The US has upped its broadband adoption rates to a respectable 63 per cent of adults connected from 55 per cent a year earlier, according to a study. The jump - boosted by much higher adoption by low income groups - follows a fallow period when the numbers seemed to be stuck at the mid-50s. By Ian Scales.
So says the Pew Research Center, which is conducting an Internet & American Life Project which charts the adoption of broadband and the social impact of technology. The boost seems to have partly due to a catch-up mounted within under-represented groups (those from the wrong side of the digital divide) such as senior citizens - whose adoption rose from 19 per cent in early 2008 to 30 per cent by May this year - and low income groups who together increased their representation from 25 per cent connected about a year ago to 35 per cent connected now.

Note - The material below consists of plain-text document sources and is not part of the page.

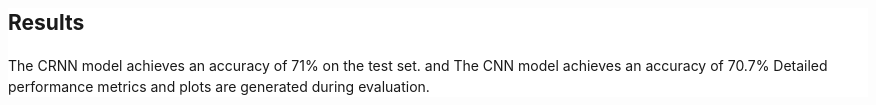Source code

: ## Results
The CRNN model achieves an accuracy of 71% on the test set. and The CNN model achieves an accuracy of 70.7%
Detailed performance metrics and plots are generated during evaluation.

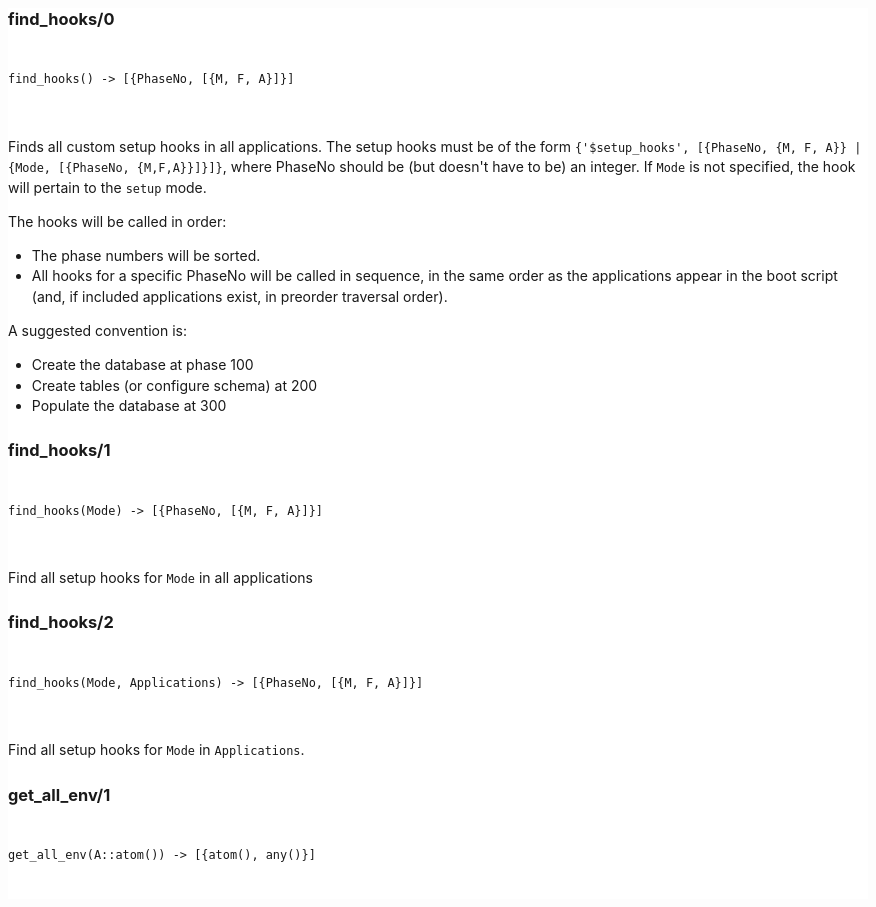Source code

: ### find_hooks/0 ###


<pre><code>
find_hooks() -&gt; [{PhaseNo, [{M, F, A}]}]
</code></pre>
<br />


Finds all custom setup hooks in all applications.
The setup hooks must be of the form
`{'$setup_hooks', [{PhaseNo, {M, F, A}} | {Mode, [{PhaseNo, {M,F,A}}]}]}`,
where PhaseNo should be (but doesn't have to be) an integer.
If `Mode` is not specified, the hook will pertain to the `setup` mode.



The hooks will be called in order:
- The phase numbers will be sorted.
- All hooks for a specific PhaseNo will be called in sequence,
in the same order as the applications appear in the boot script
(and, if included applications exist, in preorder traversal order).


A suggested convention is:
- Create the database at phase 100
- Create tables (or configure schema) at 200
- Populate the database at 300
<a name="find_hooks-1"></a>

### find_hooks/1 ###


<pre><code>
find_hooks(Mode) -&gt; [{PhaseNo, [{M, F, A}]}]
</code></pre>
<br />

Find all setup hooks for `Mode` in all applications
<a name="find_hooks-2"></a>

### find_hooks/2 ###


<pre><code>
find_hooks(Mode, Applications) -&gt; [{PhaseNo, [{M, F, A}]}]
</code></pre>
<br />

Find all setup hooks for `Mode` in `Applications`.
<a name="get_all_env-1"></a>

### get_all_env/1 ###


<pre><code>
get_all_env(A::atom()) -&gt; [{atom(), any()}]
</code></pre>
<br />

As you might expect it's college graduates (83 per cent), upper incomers (85 per cent) and the amusingly-named 'older baby boomers' (50 to 64 years) 61 per cent, who drag the average figure up.
The growth spurt seems to confirm broadband adoption as largely immune to the effects of the economic recession, despite the fact that broadband pricing has risen on average from $34.50 to $39.00 over the period of the big increase in penetration to May this year.
Not surprisingly, where there was a choice of providers the average connection cost is considerably lower (up to 25 per cent lower) than where there were two or more providers. On the face of it, evidence of the power of competition to reduce pricing, although part of this difference may be accounted for by the more densely populated (and therefore cheaper-to-serve) areas being more highly contended by multiple providers.
What the study doesn't show (although the headline chosen for the summary and posted up onto websites suggests it does) is that Americans value their broadband connections more than they value their mobile phones.
When asked whether they'd already cut back or cancelled their cable, Internet or cellphone use because of the recession, only 9 per cent said they'd cut back or cancelled Internet, while 22 per cent said they had cut back or cancelled service on both cable TV and cell phone usage.
Since a flat-rate Internet connection doesn't really allow you to 'cut back', only to cancel and go back to dial-up, this is hardly surprising. Cellphones, on the other hand, can easily be squeezed through a change in plan or a simple resolution not to call or text as often - the only surprise is that only 22 per cent of users said they had done it.